● SET OF TASKS:
- A) According to the passage on pregnancy risk, in what year was the Framingham Heart Study launched?
- B) Carry on the passage on pregnancy risk from its final sentence.
*** EXCERPT ***
It has long been recognized that optimal pregnancy outcomes, namely an uncomplicated full-term vaginal delivery for mother of a normal healthy child, are most likely to occur in the maternal age decade from late teens through late twenties. It is not by accident that this is also the decade at which humans are at their cardiovascular and musculoskeletal prime. Women in this age window are optimally likely to tolerate the multiple physiologic changes that occur during pregnancy. The placenta, which is a fetal structure, secretes large quantities of hormones into the mother’s bloodstream, which produce these maternal adaptations (Table 1).

Although most pregnant women successfully adapt to these changes, serious complications for mother and child still occur. These complications are more common when co-existing maternal medical complications are present and when maternal age gets further away from the optimal window.
The current paradigms for prenatal care aim to identify those pregnancies at increased risk for serious pregnancy complications such as stillbirth, premature delivery, preeclampsia/eclampsia, or life-threatening hemorrhage. This concept of risk prediction is an established and accepted practice in clinical medicine and is now widely utilized in efforts to reduce the burden of the chronic non-infectious diseases of adulthood such as diabetes, hypertension, heart disease, and kidney failure. A pioneering contributor to this concept is the Framingham Heart Study. Launched in 1948, the study has demonstrated the utility of clinical and laboratory findings to identify common factors or characteristics that contribute to heart disease and has evolved into a multigenerational study of family patterns of cardiovascular and other diseases.1 An important further contribution of the Framingham Study has been its successful efforts to follow a large cohort of individuals, and now their descendants, across multiple decades to confirm the association of their initial data from decades before with the presence or absence of subsequent chronic disease. Given the complex natures of modern societies and the generally fragmented nature of healthcare systems, such long-term prospective follow-up studies remain challenging but uniquely valuable.
*** End of EXCERPT ***
*** EXERCISE DATA ***
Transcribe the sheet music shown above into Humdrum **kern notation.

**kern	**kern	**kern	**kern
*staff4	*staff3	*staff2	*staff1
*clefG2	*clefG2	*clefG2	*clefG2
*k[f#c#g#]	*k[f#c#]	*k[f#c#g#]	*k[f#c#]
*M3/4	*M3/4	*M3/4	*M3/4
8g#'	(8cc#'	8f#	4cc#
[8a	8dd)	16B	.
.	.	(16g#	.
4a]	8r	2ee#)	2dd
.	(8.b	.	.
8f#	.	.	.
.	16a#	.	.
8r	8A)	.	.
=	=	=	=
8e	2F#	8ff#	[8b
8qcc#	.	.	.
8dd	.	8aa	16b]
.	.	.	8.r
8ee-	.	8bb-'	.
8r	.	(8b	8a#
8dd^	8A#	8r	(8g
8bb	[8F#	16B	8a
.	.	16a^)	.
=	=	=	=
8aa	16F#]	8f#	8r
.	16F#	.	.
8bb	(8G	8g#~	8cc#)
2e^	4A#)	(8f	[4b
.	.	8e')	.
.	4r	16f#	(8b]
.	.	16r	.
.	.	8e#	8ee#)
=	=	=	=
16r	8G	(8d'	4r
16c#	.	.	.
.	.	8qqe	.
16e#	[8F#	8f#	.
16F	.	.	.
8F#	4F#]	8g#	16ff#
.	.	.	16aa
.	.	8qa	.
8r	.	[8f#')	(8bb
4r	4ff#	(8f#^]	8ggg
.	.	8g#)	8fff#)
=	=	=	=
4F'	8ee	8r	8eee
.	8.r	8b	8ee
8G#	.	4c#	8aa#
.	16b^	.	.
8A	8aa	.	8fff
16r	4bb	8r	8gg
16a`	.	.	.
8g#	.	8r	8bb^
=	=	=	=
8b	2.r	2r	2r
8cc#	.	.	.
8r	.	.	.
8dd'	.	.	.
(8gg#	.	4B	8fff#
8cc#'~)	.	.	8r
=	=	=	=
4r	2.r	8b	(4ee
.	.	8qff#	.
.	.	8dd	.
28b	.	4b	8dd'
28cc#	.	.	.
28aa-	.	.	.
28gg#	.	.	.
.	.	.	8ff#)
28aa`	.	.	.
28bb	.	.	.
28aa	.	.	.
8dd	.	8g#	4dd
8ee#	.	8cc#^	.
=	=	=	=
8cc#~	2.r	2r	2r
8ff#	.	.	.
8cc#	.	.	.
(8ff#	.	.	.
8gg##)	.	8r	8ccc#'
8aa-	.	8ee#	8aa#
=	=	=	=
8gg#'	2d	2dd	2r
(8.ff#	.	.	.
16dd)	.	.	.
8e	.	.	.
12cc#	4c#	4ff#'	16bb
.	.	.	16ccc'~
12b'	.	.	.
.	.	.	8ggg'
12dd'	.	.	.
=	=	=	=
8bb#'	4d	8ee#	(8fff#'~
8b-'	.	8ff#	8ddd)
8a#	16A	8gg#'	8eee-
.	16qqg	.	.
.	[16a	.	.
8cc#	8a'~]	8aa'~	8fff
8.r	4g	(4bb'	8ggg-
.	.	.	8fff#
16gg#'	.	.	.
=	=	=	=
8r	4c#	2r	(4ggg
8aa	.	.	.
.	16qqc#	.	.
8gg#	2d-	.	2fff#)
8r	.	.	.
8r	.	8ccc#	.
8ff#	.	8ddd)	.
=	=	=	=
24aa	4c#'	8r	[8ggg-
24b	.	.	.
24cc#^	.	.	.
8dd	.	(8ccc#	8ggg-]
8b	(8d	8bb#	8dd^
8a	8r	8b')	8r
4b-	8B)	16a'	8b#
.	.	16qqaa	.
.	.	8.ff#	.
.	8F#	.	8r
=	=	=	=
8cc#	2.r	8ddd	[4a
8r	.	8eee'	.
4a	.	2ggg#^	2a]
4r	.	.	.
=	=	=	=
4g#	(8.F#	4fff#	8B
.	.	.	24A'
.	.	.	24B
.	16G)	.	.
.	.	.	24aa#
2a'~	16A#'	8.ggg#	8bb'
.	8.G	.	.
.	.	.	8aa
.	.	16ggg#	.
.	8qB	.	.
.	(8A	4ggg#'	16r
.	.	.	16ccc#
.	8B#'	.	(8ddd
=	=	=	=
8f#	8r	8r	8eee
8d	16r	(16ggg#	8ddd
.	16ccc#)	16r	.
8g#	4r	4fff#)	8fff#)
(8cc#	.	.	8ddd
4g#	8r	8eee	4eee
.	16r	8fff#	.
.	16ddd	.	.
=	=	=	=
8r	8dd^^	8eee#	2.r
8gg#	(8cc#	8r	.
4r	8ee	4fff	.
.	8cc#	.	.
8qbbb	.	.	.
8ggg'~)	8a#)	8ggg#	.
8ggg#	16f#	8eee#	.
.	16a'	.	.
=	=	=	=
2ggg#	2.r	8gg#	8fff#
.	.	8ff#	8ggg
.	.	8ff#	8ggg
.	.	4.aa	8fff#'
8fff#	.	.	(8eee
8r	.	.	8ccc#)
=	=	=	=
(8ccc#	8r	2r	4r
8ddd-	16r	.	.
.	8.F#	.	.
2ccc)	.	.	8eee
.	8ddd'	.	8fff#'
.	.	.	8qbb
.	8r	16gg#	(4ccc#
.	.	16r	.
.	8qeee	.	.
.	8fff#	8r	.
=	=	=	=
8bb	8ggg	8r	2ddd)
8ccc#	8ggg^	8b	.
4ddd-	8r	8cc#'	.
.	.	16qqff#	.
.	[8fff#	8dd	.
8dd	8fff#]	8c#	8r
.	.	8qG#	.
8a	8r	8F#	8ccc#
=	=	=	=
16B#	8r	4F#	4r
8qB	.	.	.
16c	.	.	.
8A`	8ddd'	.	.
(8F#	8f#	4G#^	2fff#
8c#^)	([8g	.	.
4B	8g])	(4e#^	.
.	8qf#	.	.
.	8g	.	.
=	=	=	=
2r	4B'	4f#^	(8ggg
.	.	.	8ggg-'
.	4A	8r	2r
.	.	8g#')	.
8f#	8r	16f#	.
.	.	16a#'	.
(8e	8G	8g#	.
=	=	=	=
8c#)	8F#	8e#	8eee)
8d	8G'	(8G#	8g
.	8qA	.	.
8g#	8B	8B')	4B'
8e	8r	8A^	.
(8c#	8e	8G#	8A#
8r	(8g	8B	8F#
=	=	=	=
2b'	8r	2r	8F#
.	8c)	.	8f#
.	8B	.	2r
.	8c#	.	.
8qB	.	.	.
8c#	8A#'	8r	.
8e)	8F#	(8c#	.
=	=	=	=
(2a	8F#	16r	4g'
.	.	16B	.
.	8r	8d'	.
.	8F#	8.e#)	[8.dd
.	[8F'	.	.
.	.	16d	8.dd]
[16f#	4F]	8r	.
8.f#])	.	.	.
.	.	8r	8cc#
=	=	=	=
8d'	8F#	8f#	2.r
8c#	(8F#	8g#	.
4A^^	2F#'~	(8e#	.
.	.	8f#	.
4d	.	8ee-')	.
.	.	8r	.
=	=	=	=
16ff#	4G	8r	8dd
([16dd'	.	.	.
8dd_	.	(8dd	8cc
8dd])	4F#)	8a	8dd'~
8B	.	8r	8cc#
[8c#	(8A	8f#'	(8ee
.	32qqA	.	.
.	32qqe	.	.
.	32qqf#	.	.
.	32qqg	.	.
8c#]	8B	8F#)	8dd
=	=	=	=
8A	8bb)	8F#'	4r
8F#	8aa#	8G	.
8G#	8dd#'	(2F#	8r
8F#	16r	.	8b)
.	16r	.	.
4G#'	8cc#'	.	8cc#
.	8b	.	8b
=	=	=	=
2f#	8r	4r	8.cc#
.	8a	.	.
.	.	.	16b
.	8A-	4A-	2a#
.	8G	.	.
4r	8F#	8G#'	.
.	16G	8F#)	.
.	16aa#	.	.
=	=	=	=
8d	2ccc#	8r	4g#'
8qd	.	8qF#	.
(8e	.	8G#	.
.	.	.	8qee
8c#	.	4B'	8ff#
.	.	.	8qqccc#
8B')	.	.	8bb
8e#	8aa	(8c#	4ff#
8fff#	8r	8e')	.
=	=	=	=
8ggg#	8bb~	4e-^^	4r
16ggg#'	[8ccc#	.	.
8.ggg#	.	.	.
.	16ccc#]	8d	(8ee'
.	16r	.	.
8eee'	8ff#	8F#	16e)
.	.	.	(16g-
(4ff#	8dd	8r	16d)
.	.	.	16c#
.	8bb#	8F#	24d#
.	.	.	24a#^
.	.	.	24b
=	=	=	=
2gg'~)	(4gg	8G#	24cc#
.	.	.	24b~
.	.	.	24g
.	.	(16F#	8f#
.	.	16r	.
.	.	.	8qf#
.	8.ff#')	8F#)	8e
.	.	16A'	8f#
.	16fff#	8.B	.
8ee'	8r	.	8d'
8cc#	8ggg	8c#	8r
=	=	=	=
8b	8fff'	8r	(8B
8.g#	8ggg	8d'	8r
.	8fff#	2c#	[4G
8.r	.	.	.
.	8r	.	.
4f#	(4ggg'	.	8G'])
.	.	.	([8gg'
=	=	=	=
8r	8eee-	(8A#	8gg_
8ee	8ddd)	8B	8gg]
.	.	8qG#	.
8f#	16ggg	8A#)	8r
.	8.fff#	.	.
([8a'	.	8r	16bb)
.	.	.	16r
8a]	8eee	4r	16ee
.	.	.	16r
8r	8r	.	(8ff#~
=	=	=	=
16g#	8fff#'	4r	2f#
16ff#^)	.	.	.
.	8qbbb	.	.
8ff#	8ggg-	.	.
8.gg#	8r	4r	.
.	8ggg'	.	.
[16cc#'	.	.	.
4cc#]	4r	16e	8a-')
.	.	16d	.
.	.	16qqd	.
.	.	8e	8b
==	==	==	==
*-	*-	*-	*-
*** End of EXERCISE DATA ***
● TASK RESPONSES:
- A) 1948

- B)
Several other early landmark studies have helped focus our current attention on pregnancy as a window to the future health of both the mother and her offspring. In 1964, Mahan and O’Sullivan described the association of abnormal glucose metabolism in pregnancy with the subsequent development of diabetes over the ensuing eight years.2 Of historical interest, this manuscript provided no information on pregnancy outcomes or complications. Perinatal complications with gestational diabetes were only described in detail in the following decades.3
In the 1980s, David Barker began a series of studies looking at the outcomes of children born of pregnancies complicated by low birth weight and found higher incidence of ischemic heart disease in surviving children.4 The subsequent “Barker hypothesis” is an association between fetal adaptations to placental insufficiency and subsequent chronic diseases of adulthood.
These studies, and others, have led to an increasing recognition that pregnancy complications identify a subset of women and children at increased risk for long-term adverse health outcomes. With this increasing recognition of the long-term effects of pregnancy complications, optimal strategies to screen women at-risk for adverse health outcomes throughout adulthood are the subject of active investigation. Below is a description of health-related issues that can serve as the windows to women’s future health.
Gestational Diabetes (GDM)
As mentioned, pregnant women who develop gestational diabetes are at increased risk for type 2 diabetes. Women who are diagnosed with GDM early in pregnancy, who require medical treatment, who are obese, or have an immediate family history of type 2 diabetes are at higher risk for this complication (Table 2). Many of these women will develop overt diabetes within the first five years after delivery, at least in part because some of them had undiagnosed type 2 diabetes preconception. This issue emphasizes the importance of periodic postpartum blood glucose assessment for women with GDM, particularly if they have additional risk factors (Table 3). Women with GDM who also have other components of the metabolic syndrome are at additional increased risk for subsequent cardiovascular disease (Table 3).

Hypertensive Disorders of Pregnancy (HDP)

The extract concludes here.